═════ Records for the exercise ═════

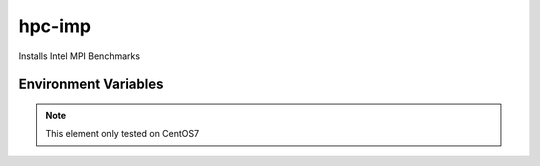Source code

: ============
hpc-imp
============

Installs Intel MPI Benchmarks

Environment Variables
---------------------

.. note::
    This element only tested on CentOS7

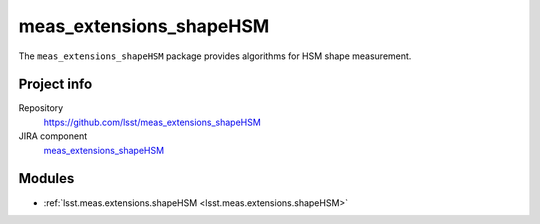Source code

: .. _meas_extensions_shapeHSM-package:

.. Title is the EUPS package name

########################
meas_extensions_shapeHSM
########################

.. Add a sentence/short paragraph describing what the package is for.

The ``meas_extensions_shapeHSM`` package provides algorithms for HSM shape measurement.

Project info
============

Repository
   https://github.com/lsst/meas_extensions_shapeHSM

JIRA component
   `meas_extensions_shapeHSM <https://jira.lsstcorp.org/issues/?jql=project%20%3D%20DM%20AND%20component%20%3D%20meas_extensions_shapeHSM>`_

Modules
=======

.. Link to Python module landing pages (same as in manifest.yaml)

- :ref:`lsst.meas.extensions.shapeHSM <lsst.meas.extensions.shapeHSM>`
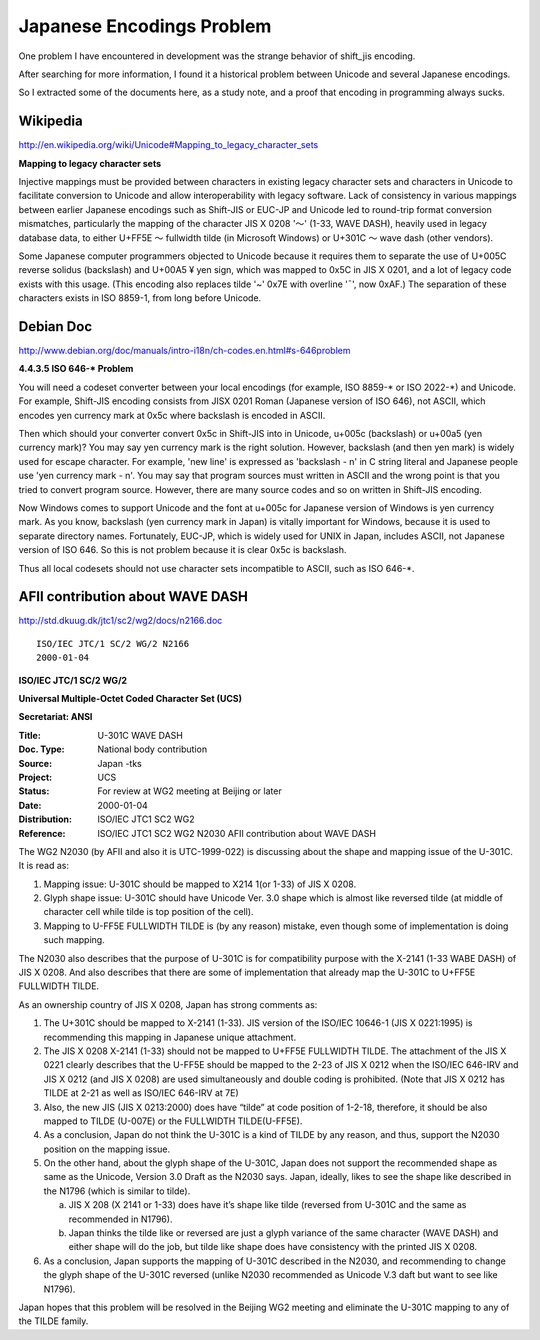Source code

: ﻿Japanese Encodings Problem
==========================

One problem I have encountered in development was the strange behavior of shift_jis encoding.

After searching for more information, I found it a historical problem between Unicode and several Japanese encodings.

So I extracted some of the documents here, as a study note, and a proof that encoding in programming always sucks.


Wikipedia
---------

http://en.wikipedia.org/wiki/Unicode#Mapping_to_legacy_character_sets

**Mapping to legacy character sets**

Injective mappings must be provided between characters in existing legacy character sets and characters in Unicode to facilitate conversion to Unicode and allow interoperability with legacy software. Lack of consistency in various mappings between earlier Japanese encodings such as Shift-JIS or EUC-JP and Unicode led to round-trip format conversion mismatches, particularly the mapping of the character JIS X 0208 '～' (1-33, WAVE DASH), heavily used in legacy database data, to either U+FF5E ～ fullwidth tilde (in Microsoft Windows) or U+301C 〜 wave dash (other vendors).

Some Japanese computer programmers objected to Unicode because it requires them to separate the use of U+005C \ reverse solidus (backslash) and U+00A5 ¥ yen sign, which was mapped to 0x5C in JIS X 0201, and a lot of legacy code exists with this usage. (This encoding also replaces tilde '~' 0x7E with overline '¯', now 0xAF.) The separation of these characters exists in ISO 8859-1, from long before Unicode.


Debian Doc
----------

http://www.debian.org/doc/manuals/intro-i18n/ch-codes.en.html#s-646problem

**4.4.3.5 ISO 646-* Problem**

You will need a codeset converter between your local encodings (for example, ISO 8859-\* or ISO 2022-\*) and Unicode. For example, Shift-JIS encoding consists from JISX 0201 Roman (Japanese version of ISO 646), not ASCII, which encodes yen currency mark at 0x5c where backslash is encoded in ASCII.

Then which should your converter convert 0x5c in Shift-JIS into in Unicode, u+005c (backslash) or u+00a5 (yen currency mark)? You may say yen currency mark is the right solution. However, backslash (and then yen mark) is widely used for escape character. For example, 'new line' is expressed as 'backslash - n' in C string literal and Japanese people use 'yen currency mark - n'. You may say that program sources must written in ASCII and the wrong point is that you tried to convert program source. However, there are many source codes and so on written in Shift-JIS encoding.

Now Windows comes to support Unicode and the font at u+005c for Japanese version of Windows is yen currency mark. As you know, backslash (yen currency mark in Japan) is vitally important for Windows, because it is used to separate directory names. Fortunately, EUC-JP, which is widely used for UNIX in Japan, includes ASCII, not Japanese version of ISO 646. So this is not problem because it is clear 0x5c is backslash.

Thus all local codesets should not use character sets incompatible to ASCII, such as ISO 646-\*.


AFII contribution about WAVE DASH
---------------------------------

http://std.dkuug.dk/jtc1/sc2/wg2/docs/n2166.doc

::

  ISO/IEC JTC/1 SC/2 WG/2 N2166
  2000-01-04

**ISO/IEC JTC/1 SC/2 WG/2**

**Universal Multiple-Octet Coded Character Set (UCS)**

**Secretariat: ANSI**


:Title:
    U-301C  WAVE DASH

:Doc. Type:
    National body contribution
 
:Source:
	Japan -tks 

:Project:
	UCS

:Status:
	For review at WG2 meeting at Beijing or later

:Date:
	2000-01-04

:Distribution:
	ISO/IEC JTC1 SC2 WG2 

:Reference:
	ISO/IEC JTC1 SC2 WG2 N2030  
	AFII contribution about WAVE DASH

The WG2 N2030 (by AFII and also it is UTC-1999-022) is discussing about the shape and mapping issue of the U-301C.   It is read as:

1. Mapping issue:  U-301C should be mapped to X214 1(or 1-33) of JIS X 0208.

2. Glyph shape issue:  U-301C should have Unicode Ver. 3.0 shape which is almost like reversed tilde (at middle of character cell while tilde is top position of the cell).

3. Mapping to U-FF5E FULLWIDTH TILDE is (by any reason) mistake, even though some of implementation is doing such mapping.

The N2030 also describes that the purpose of U-301C is for compatibility purpose with the X-2141 (1-33 WABE DASH) of JIS X 0208.  And also describes that there are some of implementation that already map the U-301C to U+FF5E FULLWIDTH TILDE.

As an ownership country of JIS X 0208, Japan has strong comments as:

1. The U+301C should be mapped to X-2141 (1-33).   JIS version of the ISO/IEC 10646-1 (JIS X 0221:1995) is recommending this mapping in Japanese unique attachment.

2. The JIS X 0208 X-2141 (1-33) should not be mapped to U+FF5E FULLWIDTH TILDE.  The attachment of the JIS X 0221 clearly describes that the U-FF5E should be mapped to the 2-23 of JIS X 0212 when the ISO/IEC 646-IRV and JIS X 0212 (and JIS X 0208) are used simultaneously and double coding is prohibited. (Note that JIS X 0212 has TILDE at 2-21 as well as ISO/IEC 646-IRV at 7E)

3. Also, the new JIS (JIS X 0213:2000) does have “tilde” at code position of 1-2-18, therefore, it should be also mapped to TILDE (U-007E) or the FULLWIDTH TILDE(U-FF5E).

4. As a conclusion, Japan do not think the U-301C is a kind of TILDE by any reason, and thus, support the N2030 position on the mapping issue.

5. On the other hand, about the glyph shape of the U-301C, Japan does not support the recommended shape as same as the Unicode, Version 3.0 Draft as the N2030 says.  Japan, ideally, likes to see the shape like described in the N1796 (which is similar to tilde).

   a. JIS X 208 (X 2141 or 1-33) does have it’s shape like tilde (reversed from U-301C and the same as recommended in N1796).

   b. Japan thinks the tilde like or reversed are just a glyph variance of the same character (WAVE DASH) and either shape will do the job, but tilde like shape does have consistency with the printed JIS X 0208.

6. As a conclusion, Japan supports the mapping of U-301C described in the N2030, and recommending to change the glyph shape of the U-301C reversed (unlike N2030 recommended as Unicode V.3 daft  but want to see like N1796).

Japan hopes that this problem will be resolved in the Beijing WG2 meeting and eliminate the U-301C mapping to any of the TILDE family.
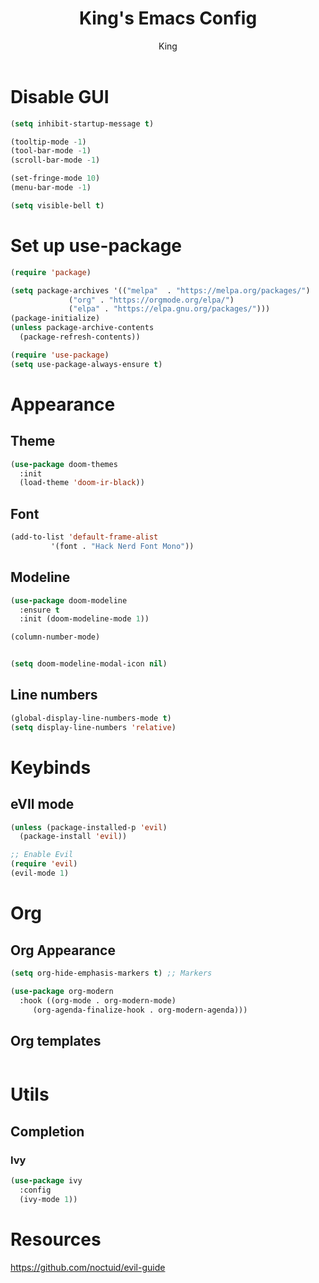 #+TITLE: King's Emacs Config
#+AUTHOR: King

* Disable GUI
#+begin_src emacs-lisp
  (setq inhibit-startup-message t)

  (tooltip-mode -1)
  (tool-bar-mode -1)
  (scroll-bar-mode -1)

  (set-fringe-mode 10)
  (menu-bar-mode -1)

  (setq visible-bell t)
#+end_src

* Set up use-package
#+begin_src emacs-lisp
  (require 'package)

  (setq package-archives '(("melpa"  . "https://melpa.org/packages/")
			   ("org" . "https://orgmode.org/elpa/")
			   ("elpa" . "https://elpa.gnu.org/packages/")))
  (package-initialize)
  (unless package-archive-contents
    (package-refresh-contents))

  (require 'use-package)
  (setq use-package-always-ensure t)
#+end_src
* Appearance
** Theme
#+begin_src emacs-lisp
  (use-package doom-themes
    :init
    (load-theme 'doom-ir-black))
#+end_src
** Font
#+begin_src emacs-lisp
  (add-to-list 'default-frame-alist
	       '(font . "Hack Nerd Font Mono"))
#+end_src
** Modeline
#+begin_src emacs-lisp
  (use-package doom-modeline
    :ensure t
    :init (doom-modeline-mode 1))

  (column-number-mode)


  (setq doom-modeline-modal-icon nil)
#+end_src
** Line numbers
#+begin_src emacs-lisp
  (global-display-line-numbers-mode t)
  (setq display-line-numbers 'relative)
#+end_src
* Keybinds
** eVIl mode
#+begin_src emacs-lisp
(unless (package-installed-p 'evil)
  (package-install 'evil))

;; Enable Evil
(require 'evil)
(evil-mode 1)
  
#+end_src
* Org
** Org Appearance
#+begin_src emacs-lisp
  (setq org-hide-emphasis-markers t) ;; Markers

  (use-package org-modern
    :hook ((org-mode . org-modern-mode)
	   (org-agenda-finalize-hook . org-modern-agenda)))
#+end_src
** Org templates
#+begin_src emacs-lisp
#+end_src
** 
* Utils
** Completion
*** Ivy
#+begin_src emacs-lisp
  (use-package ivy
    :config
    (ivy-mode 1))
#+end_src
* Resources
[[https://github.com/noctuid/evil-guide]]

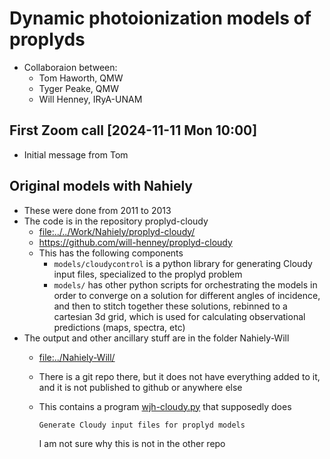 * Dynamic photoionization models of proplyds
- Collaboraion between:
  - Tom Haworth, QMW
  - Tyger Peake, QMW
  - Will Henney, IRyA-UNAM

    
** First Zoom call [2024-11-11 Mon 10:00]
- Initial message from Tom
  
** Original models with Nahiely
- These were done from 2011 to 2013
- The code is in the repository proplyd-cloudy
  - [[file:../../Work/Nahiely/proplyd-cloudy/]]
  - https://github.com/will-henney/proplyd-cloudy
  - This has the following components
    - ~models/cloudycontrol~ is a python library for generating Cloudy input files, specialized to the proplyd problem
    - ~models/~ has other python scripts for orchestrating the models in order to converge on a solution for different angles of incidence, and then to stitch together these solutions, rebinned to a cartesian 3d grid, which is used for calculating observational predictions (maps, spectra, etc) 
- The output and other ancillary stuff are in the folder Nahiely-Will
  - [[file:../Nahiely-Will/]]
  - There is a git repo there, but it does not have everything added to it, and it is not published to github or anywhere else
  - This contains a program [[file:../Nahiely-Will/wjh-cloudy.py][wjh-cloudy.py]] that supposedly does
    : Generate Cloudy input files for proplyd models
    I am not sure why this is not in the other repo
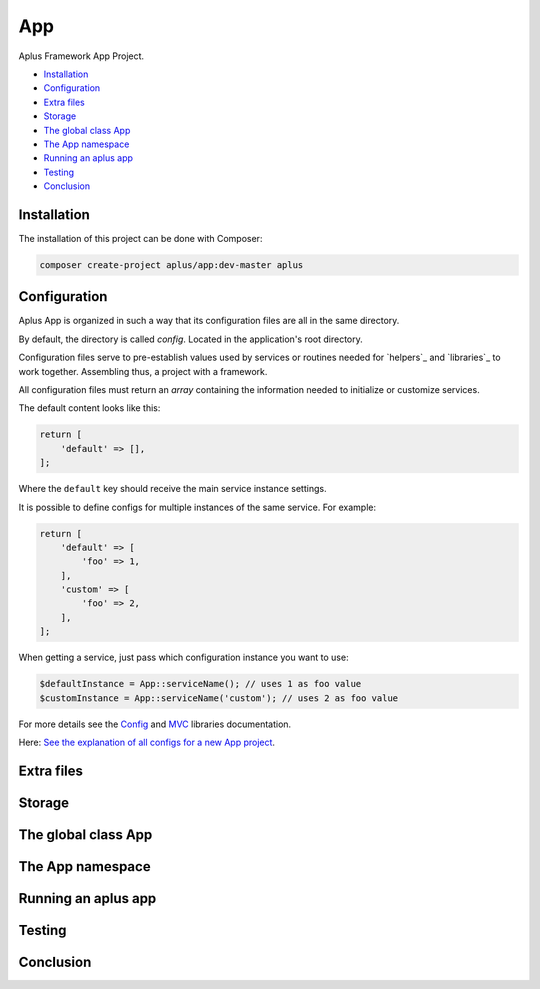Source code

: App
===

Aplus Framework App Project.

- `Installation`_
- `Configuration`_
- `Extra files`_
- `Storage`_
- `The global class App`_
- `The App namespace`_
- `Running an aplus app`_
- `Testing`_
- `Conclusion`_

Installation
------------

The installation of this project can be done with Composer:

.. code-block::

    composer create-project aplus/app:dev-master aplus

Configuration
-------------

Aplus App is organized in such a way that its configuration files are all in the
same directory.

By default, the directory is called *config*. Located in the application's root
directory.

Configuration files serve to pre-establish values used by services
or routines needed for `helpers`_ and `libraries`_ to work together.
Assembling thus, a project with a framework.

All configuration files must return an *array* containing the information needed
to initialize or customize services.

The default content looks like this:

.. code-block:: php

    return [
        'default' => [],
    ];

Where the ``default`` key should receive the main service instance settings.

It is possible to define configs for multiple instances of the same service.
For example:

.. code-block:: php

    return [
        'default' => [
            'foo' => 1,
        ],
        'custom' => [
            'foo' => 2,
        ],
    ];

When getting a service, just pass which configuration instance you want to use:

.. code-block:: php

    $defaultInstance = App::serviceName(); // uses 1 as foo value
    $customInstance = App::serviceName('custom'); // uses 2 as foo value

For more details see the `Config <guides/libraries/config/>`_ and
`MVC <guides/libraries/mvc/>`_ libraries documentation.

Here: `See the explanation of all configs for a new App project <guides/projects/app/config/>`_.

Extra files
-----------

Storage
-------

The global class App
--------------------

The App namespace
-----------------

Running an aplus app
--------------------

Testing
-------

Conclusion
----------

═════

* Instructions for the task
Write down every line of the data above that includes the string "more".

* Task response
After searching for more information, I found it a historical problem between Unicode and several Japanese encodings.
For more details see the `Config <guides/libraries/config/>`_ and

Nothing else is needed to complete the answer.